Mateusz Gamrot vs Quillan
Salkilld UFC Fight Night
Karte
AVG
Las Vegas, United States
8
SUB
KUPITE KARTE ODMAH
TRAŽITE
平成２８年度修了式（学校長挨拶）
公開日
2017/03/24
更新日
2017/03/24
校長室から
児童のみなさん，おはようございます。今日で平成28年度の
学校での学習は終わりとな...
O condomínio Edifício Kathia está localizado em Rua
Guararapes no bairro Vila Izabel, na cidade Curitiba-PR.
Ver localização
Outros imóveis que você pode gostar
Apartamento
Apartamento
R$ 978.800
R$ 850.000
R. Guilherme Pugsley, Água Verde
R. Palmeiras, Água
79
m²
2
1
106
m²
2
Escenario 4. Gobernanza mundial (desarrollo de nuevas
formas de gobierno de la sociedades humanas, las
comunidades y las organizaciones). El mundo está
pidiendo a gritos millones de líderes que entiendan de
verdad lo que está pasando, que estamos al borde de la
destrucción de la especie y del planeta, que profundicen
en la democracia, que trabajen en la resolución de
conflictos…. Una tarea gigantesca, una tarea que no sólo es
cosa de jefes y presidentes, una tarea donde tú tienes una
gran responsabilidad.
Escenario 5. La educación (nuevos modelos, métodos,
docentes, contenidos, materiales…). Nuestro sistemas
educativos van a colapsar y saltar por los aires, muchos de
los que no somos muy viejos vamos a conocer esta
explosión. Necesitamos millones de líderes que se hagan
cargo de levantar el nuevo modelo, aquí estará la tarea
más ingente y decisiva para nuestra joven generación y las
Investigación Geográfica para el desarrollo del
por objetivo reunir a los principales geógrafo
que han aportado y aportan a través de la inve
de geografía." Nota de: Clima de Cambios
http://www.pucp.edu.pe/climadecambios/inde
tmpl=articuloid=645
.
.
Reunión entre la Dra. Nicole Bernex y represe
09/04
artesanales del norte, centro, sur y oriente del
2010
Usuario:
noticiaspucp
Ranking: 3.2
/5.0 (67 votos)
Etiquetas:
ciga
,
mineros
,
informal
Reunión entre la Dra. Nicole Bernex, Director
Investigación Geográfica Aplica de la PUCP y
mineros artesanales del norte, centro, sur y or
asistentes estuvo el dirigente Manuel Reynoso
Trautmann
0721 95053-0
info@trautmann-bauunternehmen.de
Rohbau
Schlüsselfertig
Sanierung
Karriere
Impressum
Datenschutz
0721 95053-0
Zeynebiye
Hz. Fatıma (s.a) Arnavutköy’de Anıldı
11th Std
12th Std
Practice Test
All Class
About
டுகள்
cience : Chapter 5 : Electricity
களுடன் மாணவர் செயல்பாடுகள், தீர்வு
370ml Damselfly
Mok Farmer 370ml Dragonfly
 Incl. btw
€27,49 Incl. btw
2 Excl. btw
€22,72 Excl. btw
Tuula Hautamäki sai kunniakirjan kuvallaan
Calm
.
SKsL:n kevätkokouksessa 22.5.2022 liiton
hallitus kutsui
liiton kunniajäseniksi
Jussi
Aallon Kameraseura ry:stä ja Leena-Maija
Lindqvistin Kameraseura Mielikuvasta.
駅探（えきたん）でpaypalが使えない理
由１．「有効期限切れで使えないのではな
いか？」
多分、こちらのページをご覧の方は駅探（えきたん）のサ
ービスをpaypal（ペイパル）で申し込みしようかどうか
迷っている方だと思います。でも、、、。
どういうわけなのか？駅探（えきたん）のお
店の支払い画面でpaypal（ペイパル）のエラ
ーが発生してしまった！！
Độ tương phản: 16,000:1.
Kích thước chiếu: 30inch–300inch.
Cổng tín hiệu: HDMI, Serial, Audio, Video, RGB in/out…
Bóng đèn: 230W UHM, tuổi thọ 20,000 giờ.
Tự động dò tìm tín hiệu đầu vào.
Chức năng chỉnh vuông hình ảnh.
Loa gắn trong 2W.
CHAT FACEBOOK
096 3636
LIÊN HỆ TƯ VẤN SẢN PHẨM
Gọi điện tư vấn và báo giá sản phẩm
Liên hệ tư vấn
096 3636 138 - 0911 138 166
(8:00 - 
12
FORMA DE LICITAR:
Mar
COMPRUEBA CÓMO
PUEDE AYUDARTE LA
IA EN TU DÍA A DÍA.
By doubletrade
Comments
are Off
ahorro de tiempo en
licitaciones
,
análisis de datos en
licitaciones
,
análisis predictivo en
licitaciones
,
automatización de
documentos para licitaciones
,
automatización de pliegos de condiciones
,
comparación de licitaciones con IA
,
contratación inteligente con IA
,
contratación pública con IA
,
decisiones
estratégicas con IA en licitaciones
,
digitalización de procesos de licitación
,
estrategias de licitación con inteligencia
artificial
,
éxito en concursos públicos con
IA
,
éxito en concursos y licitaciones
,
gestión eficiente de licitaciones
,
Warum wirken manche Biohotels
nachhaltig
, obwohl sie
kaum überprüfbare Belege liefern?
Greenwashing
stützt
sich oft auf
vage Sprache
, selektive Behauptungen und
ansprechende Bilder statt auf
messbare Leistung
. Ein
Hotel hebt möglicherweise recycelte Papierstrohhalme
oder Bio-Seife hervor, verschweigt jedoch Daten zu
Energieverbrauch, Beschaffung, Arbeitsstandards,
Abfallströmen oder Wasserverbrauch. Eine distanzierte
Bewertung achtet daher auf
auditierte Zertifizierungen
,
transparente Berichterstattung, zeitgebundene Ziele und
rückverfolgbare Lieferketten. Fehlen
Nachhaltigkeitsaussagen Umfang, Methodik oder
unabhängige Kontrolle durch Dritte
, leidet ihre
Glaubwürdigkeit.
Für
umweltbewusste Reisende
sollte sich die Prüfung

========================================

» **What is expected**: Taking the listing above, write all of it out exactly.

» **Answer to this exercise**:
Mateusz Gamrot vs Quillan
Salkilld UFC Fight Night
Karte
AVG
Las Vegas, United States
8
SUB
KUPITE KARTE ODMAH
TRAŽITE
平成２８年度修了式（学校長挨拶）
公開日
2017/03/24
更新日
2017/03/24
校長室から
児童のみなさん，おはようございます。今日で平成28年度の
学校での学習は終わりとな...
O condomínio Edifício Kathia está localizado em Rua
Guararapes no bairro Vila Izabel, na cidade Curitiba-PR.
Ver localização
Outros imóveis que você pode gostar
Apartamento
Apartamento
R$ 978.800
R$ 850.000
R. Guilherme Pugsley, Água Verde
R. Palmeiras, Água
79
m²
2
1
106
m²
2
Escenario 4. Gobernanza mundial (desarrollo de nuevas
formas de gobierno de la sociedades humanas, las
comunidades y las organizaciones). El mundo está
pidiendo a gritos millones de líderes que entiendan de
verdad lo que está pasando, que estamos al borde de la
destrucción de la especie y del planeta, que profundicen
en la democracia, que trabajen en la resolución de
conflictos…. Una tarea gigantesca, una tarea que no sólo es
cosa de jefes y presidentes, una tarea donde tú tienes una
gran responsabilidad.
Escenario 5. La educación (nuevos modelos, métodos,
docentes, contenidos, materiales…). Nuestro sistemas
educativos van a colapsar y saltar por los aires, muchos de
los que no somos muy viejos vamos a conocer esta
explosión. Necesitamos millones de líderes que se hagan
cargo de levantar el nuevo modelo, aquí estará la tarea
más ingente y decisiva para nuestra joven generación y las
Investigación Geográfica para el desarrollo del
por objetivo reunir a los principales geógrafo
que han aportado y aportan a través de la inve
de geografía." Nota de: Clima de Cambios
http://www.pucp.edu.pe/climadecambios/inde
tmpl=articuloid=645
.
.
Reunión entre la Dra. Nicole Bernex y represe
09/04
artesanales del norte, centro, sur y oriente del
2010
Usuario:
noticiaspucp
Ranking: 3.2
/5.0 (67 votos)
Etiquetas:
ciga
,
mineros
,
informal
Reunión entre la Dra. Nicole Bernex, Director
Investigación Geográfica Aplica de la PUCP y
mineros artesanales del norte, centro, sur y or
asistentes estuvo el dirigente Manuel Reynoso
Trautmann
0721 95053-0
info@trautmann-bauunternehmen.de
Rohbau
Schlüsselfertig
Sanierung
Karriere
Impressum
Datenschutz
0721 95053-0
Zeynebiye
Hz. Fatıma (s.a) Arnavutköy’de Anıldı
11th Std
12th Std
Practice Test
All Class
About
டுகள்
cience : Chapter 5 : Electricity
களுடன் மாணவர் செயல்பாடுகள், தீர்வு
370ml Damselfly
Mok Farmer 370ml Dragonfly
 Incl. btw
€27,49 Incl. btw
2 Excl. btw
€22,72 Excl. btw
Tuula Hautamäki sai kunniakirjan kuvallaan
Calm
.
SKsL:n kevätkokouksessa 22.5.2022 liiton
hallitus kutsui
liiton kunniajäseniksi
Jussi
Aallon Kameraseura ry:stä ja Leena-Maija
Lindqvistin Kameraseura Mielikuvasta.
駅探（えきたん）でpaypalが使えない理
由１．「有効期限切れで使えないのではな
いか？」
多分、こちらのページをご覧の方は駅探（えきたん）のサ
ービスをpaypal（ペイパル）で申し込みしようかどうか
迷っている方だと思います。でも、、、。
どういうわけなのか？駅探（えきたん）のお
店の支払い画面でpaypal（ペイパル）のエラ
ーが発生してしまった！！
Độ tương phản: 16,000:1.
Kích thước chiếu: 30inch–300inch.
Cổng tín hiệu: HDMI, Serial, Audio, Video, RGB in/out…
Bóng đèn: 230W UHM, tuổi thọ 20,000 giờ.
Tự động dò tìm tín hiệu đầu vào.
Chức năng chỉnh vuông hình ảnh.
Loa gắn trong 2W.
CHAT FACEBOOK
096 3636
LIÊN HỆ TƯ VẤN SẢN PHẨM
Gọi điện tư vấn và báo giá sản phẩm
Liên hệ tư vấn
096 3636 138 - 0911 138 166
(8:00 - 
12
FORMA DE LICITAR:
Mar
COMPRUEBA CÓMO
PUEDE AYUDARTE LA
IA EN TU DÍA A DÍA.
By doubletrade
Comments
are Off
ahorro de tiempo en
licitaciones
,
análisis de datos en
licitaciones
,
análisis predictivo en
licitaciones
,
automatización de
documentos para licitaciones
,
automatización de pliegos de condiciones
,
comparación de licitaciones con IA
,
contratación inteligente con IA
,
contratación pública con IA
,
decisiones
estratégicas con IA en licitaciones
,
digitalización de procesos de licitación
,
estrategias de licitación con inteligencia
artificial
,
éxito en concursos públicos con
IA
,
éxito en concursos y licitaciones
,
gestión eficiente de licitaciones
,
Warum wirken manche Biohotels
nachhaltig
, obwohl sie
kaum überprüfbare Belege liefern?
Greenwashing
stützt
sich oft auf
vage Sprache
, selektive Behauptungen und
ansprechende Bilder statt auf
messbare Leistung
. Ein
Hotel hebt möglicherweise recycelte Papierstrohhalme
oder Bio-Seife hervor, verschweigt jedoch Daten zu
Energieverbrauch, Beschaffung, Arbeitsstandards,
Abfallströmen oder Wasserverbrauch. Eine distanzierte
Bewertung achtet daher auf
auditierte Zertifizierungen
,
transparente Berichterstattung, zeitgebundene Ziele und
rückverfolgbare Lieferketten. Fehlen
Nachhaltigkeitsaussagen Umfang, Methodik oder
unabhängige Kontrolle durch Dritte
, leidet ihre
Glaubwürdigkeit.
Für
umweltbewusste Reisende
sollte sich die Prüfung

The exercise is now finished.